Compulsivity of thematic focus, narcissistic injury, rapid emotional cycling there may be, but they all emerge front a definite, specific set of causes — the combination of her giftedness and her learning disability, how she has been treated because of that in the various environments in which she has developed, and what those experiences have meant and continue to mean to her. Failure to recognize this will result in failure in psychotherapy. It will also mean failure with Mary, because she is too aware of this herself to remain with a therapist who attempts to treat her without acknowledging her learning disability as a central fact of her life.
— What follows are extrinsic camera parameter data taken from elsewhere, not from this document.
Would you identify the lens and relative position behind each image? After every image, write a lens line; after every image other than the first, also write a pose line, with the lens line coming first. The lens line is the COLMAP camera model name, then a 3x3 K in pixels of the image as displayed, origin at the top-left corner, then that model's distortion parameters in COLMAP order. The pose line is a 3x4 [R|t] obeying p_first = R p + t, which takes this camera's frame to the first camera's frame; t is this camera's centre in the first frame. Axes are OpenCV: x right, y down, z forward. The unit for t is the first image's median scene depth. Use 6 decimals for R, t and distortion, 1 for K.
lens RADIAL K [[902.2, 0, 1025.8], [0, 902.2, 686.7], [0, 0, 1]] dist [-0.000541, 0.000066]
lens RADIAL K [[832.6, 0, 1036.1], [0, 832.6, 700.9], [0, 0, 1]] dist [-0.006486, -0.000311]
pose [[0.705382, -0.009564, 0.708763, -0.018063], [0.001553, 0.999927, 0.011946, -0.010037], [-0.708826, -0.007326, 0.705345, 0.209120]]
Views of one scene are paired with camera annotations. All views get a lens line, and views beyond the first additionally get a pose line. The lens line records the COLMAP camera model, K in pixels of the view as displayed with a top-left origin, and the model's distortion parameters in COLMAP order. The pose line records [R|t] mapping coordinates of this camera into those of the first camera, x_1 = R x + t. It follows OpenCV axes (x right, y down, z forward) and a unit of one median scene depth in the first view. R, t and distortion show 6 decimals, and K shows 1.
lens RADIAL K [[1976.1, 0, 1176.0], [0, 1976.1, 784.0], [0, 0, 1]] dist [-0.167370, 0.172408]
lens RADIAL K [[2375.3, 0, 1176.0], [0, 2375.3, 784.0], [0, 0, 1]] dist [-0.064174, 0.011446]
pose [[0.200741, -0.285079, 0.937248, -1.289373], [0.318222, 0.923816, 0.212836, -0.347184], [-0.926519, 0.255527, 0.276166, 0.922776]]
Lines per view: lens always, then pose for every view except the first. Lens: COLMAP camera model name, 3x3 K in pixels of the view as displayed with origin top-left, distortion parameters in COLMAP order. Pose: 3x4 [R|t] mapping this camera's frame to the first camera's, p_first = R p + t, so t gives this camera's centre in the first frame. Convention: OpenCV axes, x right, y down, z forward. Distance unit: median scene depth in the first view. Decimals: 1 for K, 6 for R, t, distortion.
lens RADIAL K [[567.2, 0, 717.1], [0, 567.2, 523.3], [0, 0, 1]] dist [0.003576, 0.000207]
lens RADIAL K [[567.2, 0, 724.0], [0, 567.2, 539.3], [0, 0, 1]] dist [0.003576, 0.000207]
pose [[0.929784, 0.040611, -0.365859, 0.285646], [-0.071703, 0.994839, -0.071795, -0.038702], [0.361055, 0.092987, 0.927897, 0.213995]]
Mary is not just learning disabled; she is gifted and learning disabled. This combination brings special problems of its own. In a very practical and cognitive manner, it is as if the person were split into two parts — one bright, quick, and capable, and the other dull, slow, and impaired." The polarities of Mary's life are not just normal versus slow; she is also fast, often the quickest person in the room to grasp something important about a situation that's unfolding. Gifted learning disabled people often have the understandable wish to be gifted only, to be able to operate at their highest and best all the time. Instead, they are gifted sometimes, average sometimes, impaired sometimes, and they have little control over when and where, because it all depends on what kinds of thought and perception events require of them. Inexplicably and uncontrollably, they find themselves ahead of others in some situations and lagging far behind in others.

This polarization within the personality between cognitive superiority (and the feelings associated with ease of comprehension) and cognitive deficit (and the feelings associated with failure to grasp what others can learn fairly easily) can lead to terrible frustration with oneself, and often to self-hatred. Alternately, it can produce grandiose overvaluation of one's strengths, and the attitude that nothing is worth doing that can't be done with one's best attributes — which, for an LD person, can include a lot of territory to turn one's back on.